= OBJETIVOS =
1 > Responde a estas preguntas según el texto sobre la Navidad:
(a) ¿De qué tuvo que ser rescatada la Navidad en el siglo XVII?
(b) ¿Con qué compara el texto la Navidad?
(c) ¿Cómo define el texto la frivolidad?
2 > Prolonga el texto sobre la Navidad con un párrafo que siga a su última oración.
#### TEXTO FUENTE
La Navidad, que en el siglo XVII tuvo que ser rescatada de
la tristeza, tiene que ser rescatada en el siglo XX de la frivolidad. La
Navidad, como tantas otras creaciones cristianas y católicas, es una boda. Es
la boda del más indómito espíritu de gozo humano con el más elevado espíritu de
humildad y sentido místico. Y el paralelo de una boda es bien válido en más de
una manera; porque este nuevo peligro que amenaza la Navidad es el mismo que
hace tiempo ha vulgarizado y viciado las bodas. Es lógico que haya pompa y gozo
popular en una boda; de ninguna manera estoy de acuerdo con los que querrían
que fuera algo privado y personal, como la declaración de amor o el compromiso
de matrimonio. Si una persona no está orgullosa de casarse, ¿de qué podrá
enorgullecerse?, ¿y por qué se empeña entonces en casarse? Pero en casos
normales todo este jolgorio que se organiza está subordinado al matrimonio
porque existe “en honor” del matrimonio. Fueron a ese lugar a casarse, no a
alegrarse; y se alegran porque se han casado. Sin embargo, en tantas bodas de
famosos se pierden de vista por completo este serio objetivo y no queda nada
más que la frivolidad. Porque la frivolidad es el intento de alegrarse sin nada
sobre lo que alegrarse. El resultado es que al final hasta la frivolidad
como frivolidad empieza a desvanecerse.
########
#### EXTRACTO DE DATOS
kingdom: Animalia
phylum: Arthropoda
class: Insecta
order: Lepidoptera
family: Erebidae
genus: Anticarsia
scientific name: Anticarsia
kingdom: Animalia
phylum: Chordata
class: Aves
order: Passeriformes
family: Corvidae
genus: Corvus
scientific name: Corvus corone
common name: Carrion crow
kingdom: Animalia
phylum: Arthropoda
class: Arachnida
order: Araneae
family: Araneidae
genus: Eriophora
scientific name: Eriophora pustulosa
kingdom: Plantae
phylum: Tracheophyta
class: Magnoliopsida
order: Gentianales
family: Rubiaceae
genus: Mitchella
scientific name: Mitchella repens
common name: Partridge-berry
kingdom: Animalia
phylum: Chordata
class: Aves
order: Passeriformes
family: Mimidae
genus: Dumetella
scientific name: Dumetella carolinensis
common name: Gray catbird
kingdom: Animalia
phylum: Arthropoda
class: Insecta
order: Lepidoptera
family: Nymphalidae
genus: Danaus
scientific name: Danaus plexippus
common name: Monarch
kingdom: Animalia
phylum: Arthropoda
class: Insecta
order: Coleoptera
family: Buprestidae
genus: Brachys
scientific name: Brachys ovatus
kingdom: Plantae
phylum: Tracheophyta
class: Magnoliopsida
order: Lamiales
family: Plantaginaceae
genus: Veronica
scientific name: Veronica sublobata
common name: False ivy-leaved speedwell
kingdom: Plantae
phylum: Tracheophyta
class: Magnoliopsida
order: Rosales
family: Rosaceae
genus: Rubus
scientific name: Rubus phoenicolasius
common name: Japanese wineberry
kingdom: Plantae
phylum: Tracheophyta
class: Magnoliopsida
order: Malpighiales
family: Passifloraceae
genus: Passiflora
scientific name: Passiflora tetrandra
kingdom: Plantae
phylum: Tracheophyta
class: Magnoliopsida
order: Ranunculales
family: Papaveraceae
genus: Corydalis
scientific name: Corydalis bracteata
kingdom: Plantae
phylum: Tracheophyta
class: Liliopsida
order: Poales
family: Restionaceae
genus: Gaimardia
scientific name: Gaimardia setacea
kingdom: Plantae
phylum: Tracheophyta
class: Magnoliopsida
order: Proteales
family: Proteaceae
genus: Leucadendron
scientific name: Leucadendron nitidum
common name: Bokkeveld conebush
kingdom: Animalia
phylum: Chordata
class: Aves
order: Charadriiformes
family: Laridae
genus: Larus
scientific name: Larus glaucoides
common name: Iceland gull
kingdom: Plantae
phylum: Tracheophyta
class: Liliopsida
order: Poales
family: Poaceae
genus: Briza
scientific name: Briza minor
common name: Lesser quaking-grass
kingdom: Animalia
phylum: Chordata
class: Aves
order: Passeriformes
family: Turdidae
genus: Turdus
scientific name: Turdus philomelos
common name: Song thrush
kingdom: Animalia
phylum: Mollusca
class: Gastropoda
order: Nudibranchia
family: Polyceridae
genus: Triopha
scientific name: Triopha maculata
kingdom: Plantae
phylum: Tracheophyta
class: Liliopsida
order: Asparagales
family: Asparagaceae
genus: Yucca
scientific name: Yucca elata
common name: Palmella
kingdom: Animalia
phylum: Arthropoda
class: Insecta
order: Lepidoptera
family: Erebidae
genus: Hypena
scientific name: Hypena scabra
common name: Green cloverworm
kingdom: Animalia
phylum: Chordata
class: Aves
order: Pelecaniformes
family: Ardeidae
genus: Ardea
########
= RESULTADOS POR TAREA =
1 >
(a) De la tristeza.
(b) Con una boda.
(c) Como el intento de alegrarse sin nada sobre lo que alegrarse.

2 >
Quienes empezaron a juntarse sólo por diversión acaban haciéndolo sólo porque
está de moda; y no queda ni siquiera la más débil sugestión de regocijo, sino
tan sólo de ruido y alboroto.
De manera parecida, la gente está perdiendo la capacidad de
disfrutar la Navidad porque la ha identificado con el regocijo. Una vez que han
perdido de vista la antigua sugestión de que es por alguna cosa que ocurre,
caen naturalmente en pausas en las que se preguntan con asombro si es que
ocurre algo de verdad. Que se nos diga que nos alegremos el día de Navidad es
razonable e inteligente, pero sólo si se entiende lo que el mismo nombre de la
fiesta significa. Que se nos diga que nos alegremos el 25 de diciembre es como
si alguien nos dice que nos alegremos a las once y cuarto de un jueves por la
mañana. Uno no puede ser frívolo así, de repente, a no ser que crea que existe
una razón seria para ser frívolo. Un hombre podría organizar una fiesta si
hubiera heredado una fortuna; incluso podría hacer bromas sobre la fortuna.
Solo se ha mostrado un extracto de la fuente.